Qué es un concurso de acreedores en palabras sencillas

hucha rota

¿A quién no le suena el término “concurso de acreedores“? Especialmente desde hace unos años, en que numerosas empresas comenzaron a cerrar sus puertas, incapaces de seguir adelante. Y el mayor obstáculo que avoca a una empresa a la quiebra son las deudas.

El concurso viene a ser una negociación con los acreedores que permite afrontar las cantidades a deber, mediante un acuerdo que reduce la cuantía adeudada. El concurso puede ser voluntario, si es la misma empresa la que acude al juzgado a declarar su situación, o forzoso, si es alguno de los acreedores el que lo solicita.

Una vez aprobado, el juez nombra un administrador concursal, que será quien medie en las negociaciones. El concurso se publica en el Boletín Oficial del Estado y se abre un plazo para que los acreedores remitan su relación de deudas debidamente justificada. El juez determina cuál se admite y cuál no.

La empresa puede seguir funcionando, pero se paralizan los cobros en cuanto no se llegue a un acuerdo. El administrador concursal identifica el patrimonio de la empresa y comprueba que no ha habido operaciones fraudulentas en años anteriores.

Los acreedores se clasifican, dando prioridad en el cobro a los llamados privilegiados (los trabajadores de la empresa, las administraciones públicas y los deudores con garantías reales, es decir, prendas e hipotecas).

* * * * *

(Preguntas por responder):
1 – Reproduce literalmente el texto sobre el concurso de acreedores en todo lo que va desde "Qué es un concurso" hasta "son las deudas.".
2 – Por favor, prosigue el texto sobre el concurso de acreedores a partir del punto en que se detiene.

* * * * *

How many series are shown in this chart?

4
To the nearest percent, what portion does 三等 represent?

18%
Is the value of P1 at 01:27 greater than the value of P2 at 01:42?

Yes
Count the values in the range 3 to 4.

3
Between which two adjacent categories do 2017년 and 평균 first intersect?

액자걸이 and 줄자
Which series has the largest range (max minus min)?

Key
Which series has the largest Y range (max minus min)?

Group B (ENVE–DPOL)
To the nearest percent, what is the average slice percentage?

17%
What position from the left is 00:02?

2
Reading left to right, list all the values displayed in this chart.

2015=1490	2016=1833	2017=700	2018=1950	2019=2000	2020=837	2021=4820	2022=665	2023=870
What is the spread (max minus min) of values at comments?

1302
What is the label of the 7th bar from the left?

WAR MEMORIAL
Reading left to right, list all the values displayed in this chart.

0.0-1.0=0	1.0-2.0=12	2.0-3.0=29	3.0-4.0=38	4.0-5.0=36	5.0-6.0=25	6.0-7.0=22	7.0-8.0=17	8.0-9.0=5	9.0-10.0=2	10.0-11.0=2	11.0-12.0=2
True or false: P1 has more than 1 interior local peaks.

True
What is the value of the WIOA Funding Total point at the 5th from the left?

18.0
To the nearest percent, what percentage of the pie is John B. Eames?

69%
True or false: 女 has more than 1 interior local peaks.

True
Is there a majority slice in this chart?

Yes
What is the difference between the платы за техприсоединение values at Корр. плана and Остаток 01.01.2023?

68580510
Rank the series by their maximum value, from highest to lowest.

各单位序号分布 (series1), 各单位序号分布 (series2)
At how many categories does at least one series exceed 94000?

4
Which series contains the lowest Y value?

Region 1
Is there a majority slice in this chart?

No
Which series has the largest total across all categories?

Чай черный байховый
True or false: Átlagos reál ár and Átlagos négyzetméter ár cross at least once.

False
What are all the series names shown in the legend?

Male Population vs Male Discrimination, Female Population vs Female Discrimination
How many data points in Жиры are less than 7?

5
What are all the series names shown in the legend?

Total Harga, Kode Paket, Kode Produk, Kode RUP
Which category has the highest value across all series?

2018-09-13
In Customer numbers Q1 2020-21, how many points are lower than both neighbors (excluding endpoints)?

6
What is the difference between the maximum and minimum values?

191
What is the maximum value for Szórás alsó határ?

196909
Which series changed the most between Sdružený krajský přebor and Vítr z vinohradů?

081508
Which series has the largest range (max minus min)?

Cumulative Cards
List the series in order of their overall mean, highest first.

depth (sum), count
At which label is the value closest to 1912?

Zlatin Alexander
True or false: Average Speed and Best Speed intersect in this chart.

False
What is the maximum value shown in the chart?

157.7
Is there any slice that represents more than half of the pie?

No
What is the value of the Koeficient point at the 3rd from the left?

* * * * *

(Conjunto de respuestas):
1 –
Qué es un concurso de acreedores en palabras sencillas

hucha rota

¿A quién no le suena el término “concurso de acreedores“? Especialmente desde hace unos años, en que numerosas empresas comenzaron a cerrar sus puertas, incapaces de seguir adelante. Y el mayor obstáculo que avoca a una empresa a la quiebra son las deudas.

2 –
Una vez relacionados los créditos, se formulará una propuesta de convenio para su pago, que deberá aprobarse por el juez. La propuesta normalmente contiene una quita, es decir, una reducción en la cantidad a cobrar. También puede contemplar una demora; un plazo de tiempo para efectuar los cobros.

El patrimonio empresarial se liquida para atender a los pagos. Si no hay fondos, la plantilla cobraría del Fondo de Garantía Salarial, hasta el máximo establecido en la ley.

El concurso no tiene necesariamente que suponer la quiebra de la empresa. Depende de la cuantía de la deuda y de los medios con que cuente para hacerle frente. Si el concurso fuera declarado culpable, se entendería que la situación fue causada por una mala actuación del administrador de la entidad, por lo que podrían embargarle también sus bienes.